─── MATERIAL FOR THE TASK ───
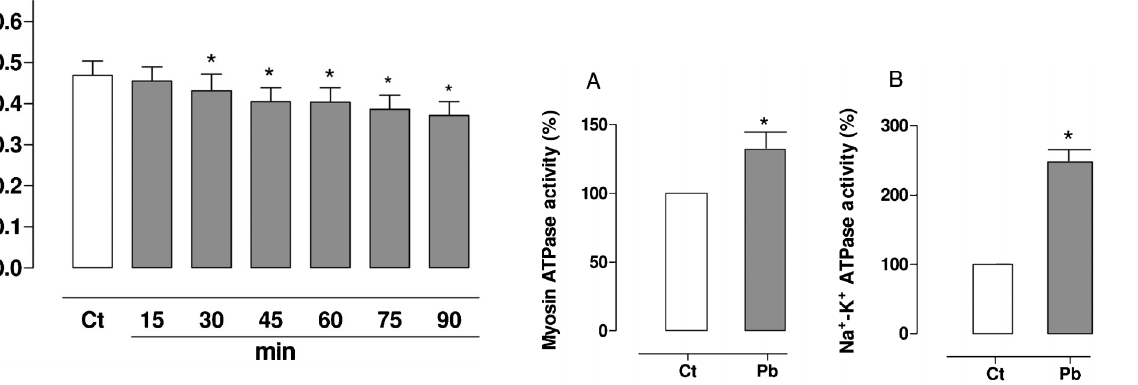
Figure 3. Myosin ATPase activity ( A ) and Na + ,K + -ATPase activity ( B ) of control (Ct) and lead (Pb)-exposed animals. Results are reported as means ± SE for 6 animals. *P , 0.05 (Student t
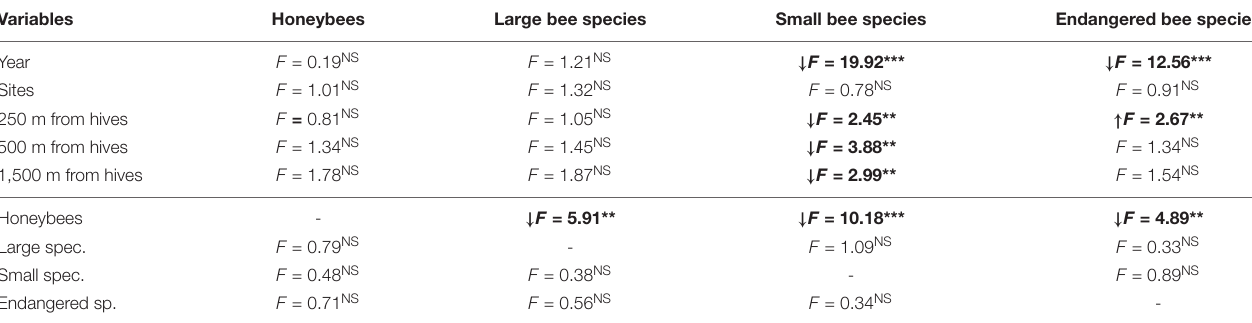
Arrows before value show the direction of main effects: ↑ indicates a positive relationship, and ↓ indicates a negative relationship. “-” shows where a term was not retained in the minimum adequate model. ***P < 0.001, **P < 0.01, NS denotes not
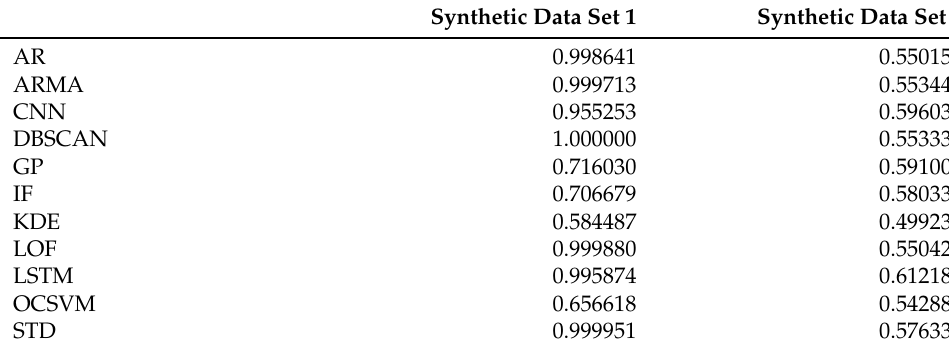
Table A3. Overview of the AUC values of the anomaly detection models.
───
─── MATERIAL FOR THE TASK ───
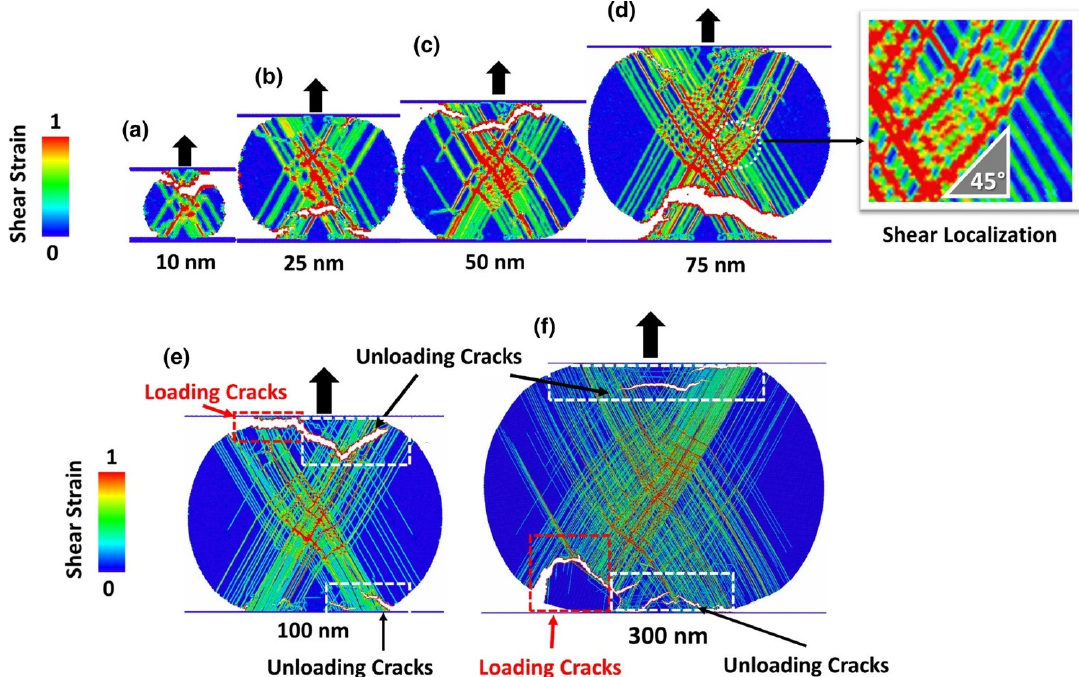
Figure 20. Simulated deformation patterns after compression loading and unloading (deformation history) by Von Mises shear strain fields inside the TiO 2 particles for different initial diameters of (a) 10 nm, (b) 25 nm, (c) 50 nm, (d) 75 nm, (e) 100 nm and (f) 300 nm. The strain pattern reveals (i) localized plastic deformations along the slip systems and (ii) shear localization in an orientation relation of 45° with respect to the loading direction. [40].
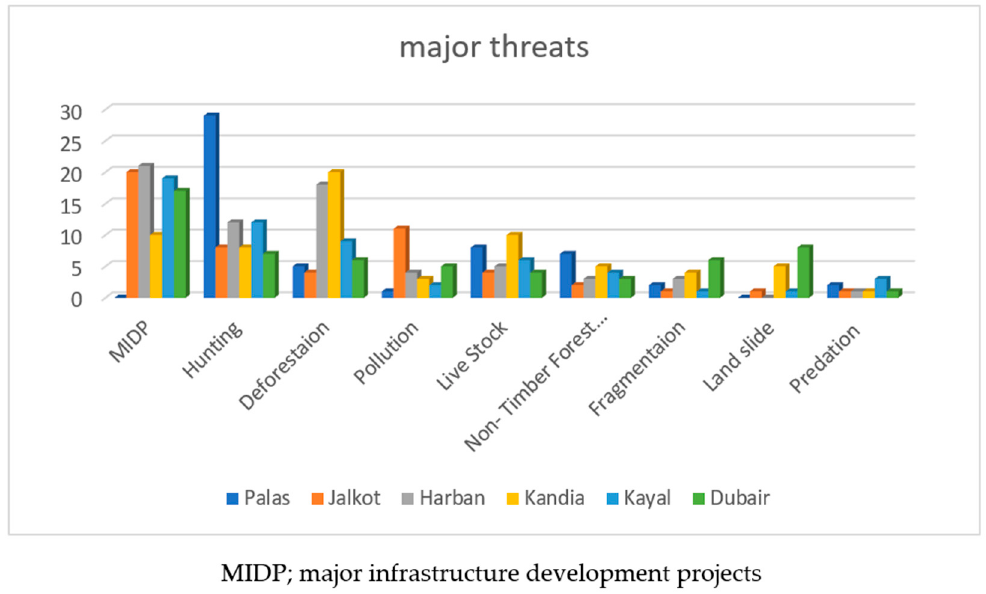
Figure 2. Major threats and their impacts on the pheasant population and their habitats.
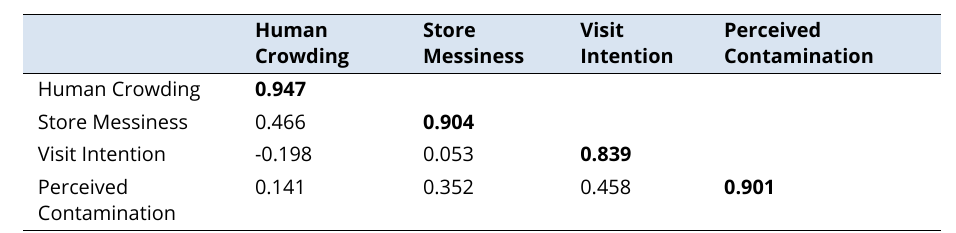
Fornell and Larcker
───
─── MATERIAL FOR THE TASK ───
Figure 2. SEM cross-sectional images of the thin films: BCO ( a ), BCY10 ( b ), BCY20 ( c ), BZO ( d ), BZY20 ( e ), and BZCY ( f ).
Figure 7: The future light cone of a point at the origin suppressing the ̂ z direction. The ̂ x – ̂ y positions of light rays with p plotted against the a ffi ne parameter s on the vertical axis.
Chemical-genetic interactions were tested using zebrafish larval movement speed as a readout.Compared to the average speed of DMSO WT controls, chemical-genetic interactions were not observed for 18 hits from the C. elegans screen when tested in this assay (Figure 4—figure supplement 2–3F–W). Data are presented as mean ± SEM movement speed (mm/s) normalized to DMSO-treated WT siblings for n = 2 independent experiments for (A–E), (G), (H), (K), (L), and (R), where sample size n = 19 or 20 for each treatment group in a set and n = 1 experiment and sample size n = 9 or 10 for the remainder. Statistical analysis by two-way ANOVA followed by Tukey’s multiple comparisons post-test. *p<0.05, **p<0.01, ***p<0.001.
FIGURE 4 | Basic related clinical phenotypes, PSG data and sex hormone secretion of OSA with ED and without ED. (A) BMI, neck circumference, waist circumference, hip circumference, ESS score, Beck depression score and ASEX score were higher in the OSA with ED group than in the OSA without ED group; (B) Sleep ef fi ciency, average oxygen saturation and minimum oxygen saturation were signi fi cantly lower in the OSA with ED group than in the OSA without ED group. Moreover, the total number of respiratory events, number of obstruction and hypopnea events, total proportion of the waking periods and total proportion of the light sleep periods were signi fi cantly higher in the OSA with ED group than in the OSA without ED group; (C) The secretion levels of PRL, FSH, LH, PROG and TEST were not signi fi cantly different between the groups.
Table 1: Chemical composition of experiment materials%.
───
→ PROBLEM DETAILS: Filter the entries and copy each line with "Table".

→ OUTPUT FOR THIS EXERCISE:
Table A3. Overview of the AUC values of the anomaly detection models.
Table 1: Chemical composition of experiment materials%.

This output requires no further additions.